Internasional
Militan Sahel di Mali Bertarung Habis-habisan, ISIS dan Al-Qaeda Targetkan Sebagai Markas Baru
Militan Sahel memberi perlawanan habis-habisan terhadap serangan pasukan multinasional pimpinan Prancis.
SERAMBINEWS.COM, BAMAKO- Militan Sahel di Mali memberi perlawanan habis-habisan terhadap serangan pasukan multinasional pimpinan Prancis.
Upaya pasukan multinasional mencegah pengambilalihan oleh ekstremis di bagian Afrika yang dikenal sebagai Sahel menghadapi tantangan berat.
Mali, di mana sekitar 400 tentara Inggris saat ini dikerahkan, baru saja mengalami kudeta kedua dalam sembilan bulan, yang secara luas dikecam oleh para pemimpin regional.
Presiden Prancis Emmanuel Macron telah mengancam akan menarik 5.100 tentara Prancis di sana, seperti dilansir BBCNews, Jumat (3/6/2021).
Jika para pemimpin kudeta membuat kesepakatan dengan gerilyawan Islam yang sama yang sedang diperangi oleh pasukan itu.
Lebih jauh ke utara, Spanyol telah menarik diri dari latihan perang multinasional yang dipimpin AS yang dijuluki Singa Afrika karena perselisihan dengan Maroko.
Hal itu penting untuk Afrika Barat dan kawasan, tetapi juga bisa berdampak buruk bagi bagian lain dunia.
Bagian Afrika ini, Sahel, merupakan rute transit bagi sejumlah besar migran yang menuju ke utara menuju Eropa.
Juga rute transit utama untuk obat-obatan terlarang, senjata dan jihadis.
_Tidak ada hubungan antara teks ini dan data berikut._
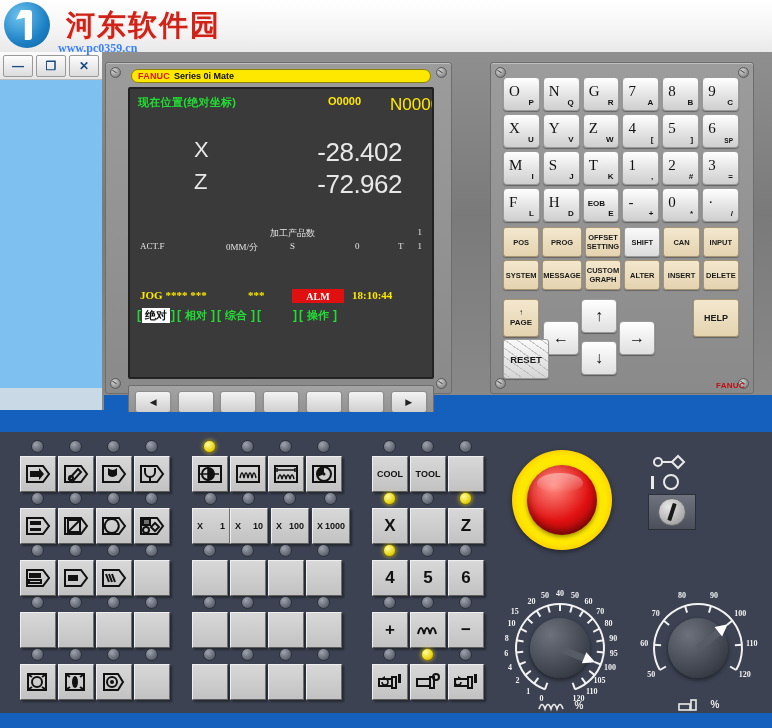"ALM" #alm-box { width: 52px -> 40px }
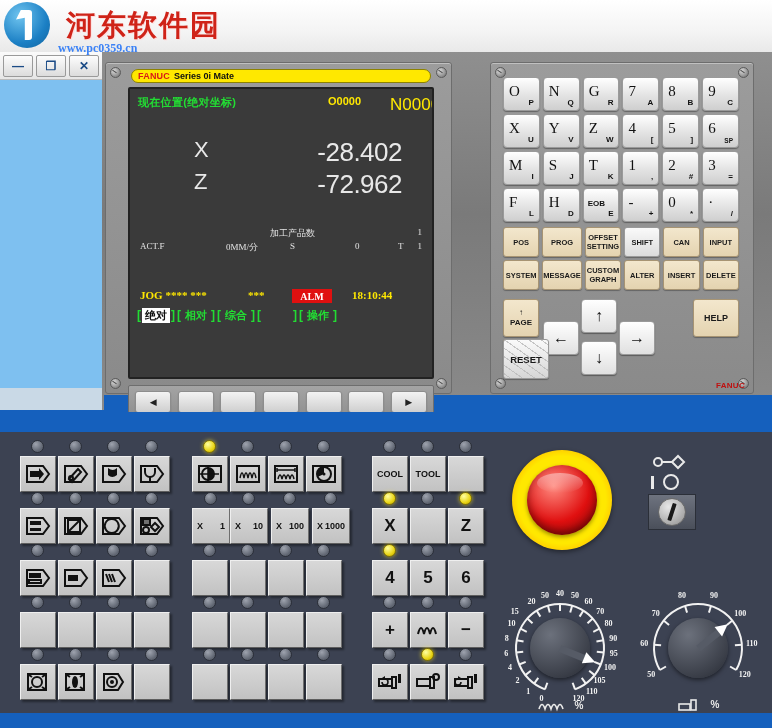"15" span.tick-lbl { text-align: left -> right }
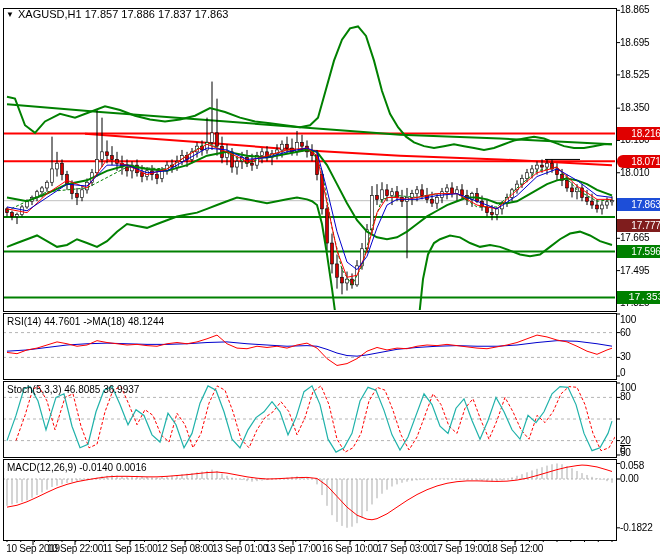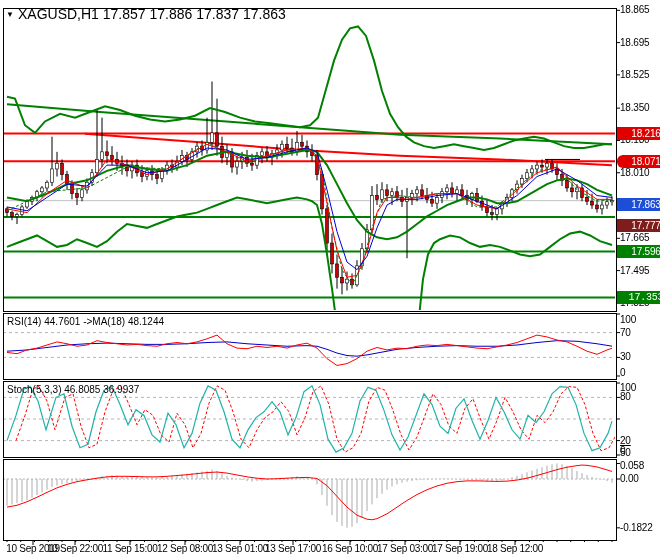"XAGUSD,H1 17.857 17.886 17.837 17.863" #title-row { font-size: 14px -> 11px }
Pada Januari 2021, ditemukan sebuah kendaraan berisi sekelompok laki-laki migran, terutama dari Niger dan Nigeria, duduk di belakang mobil pikap.
Mereka selama perjalanan melintasi penutup Air, Niger utara, menuju Pos perbatasan Libya di Gatrone.
Beberapa mengharapkan peningkatan arus migran melakukan perjalanan berbahaya ke utara dari tempat-tempat seperti Niger.
Baik kelompok Negara Islam atau ISISI maupun saingannya Al-Qaeda telah mengambil keputusan strategis.
Untuk menjadikan Afrika sebagai prioritas baru mereka setelah mengalami kemunduran di Timur Tengah.
Baca juga: Lakukan Kudeta, Wakil Presiden Transisi Mali Gulingkan Presiden dan Perdana Menteri
Jika kekacauan, ekstremisme kekerasan dan ketidakamanan menjadi norma di negara-negara Sahel seperti Mali, maka mungkin akan muncul dua hal.
Pertama, basis geografis baru dari mana para jihadis dapat merencanakan serangan di seluruh dunia.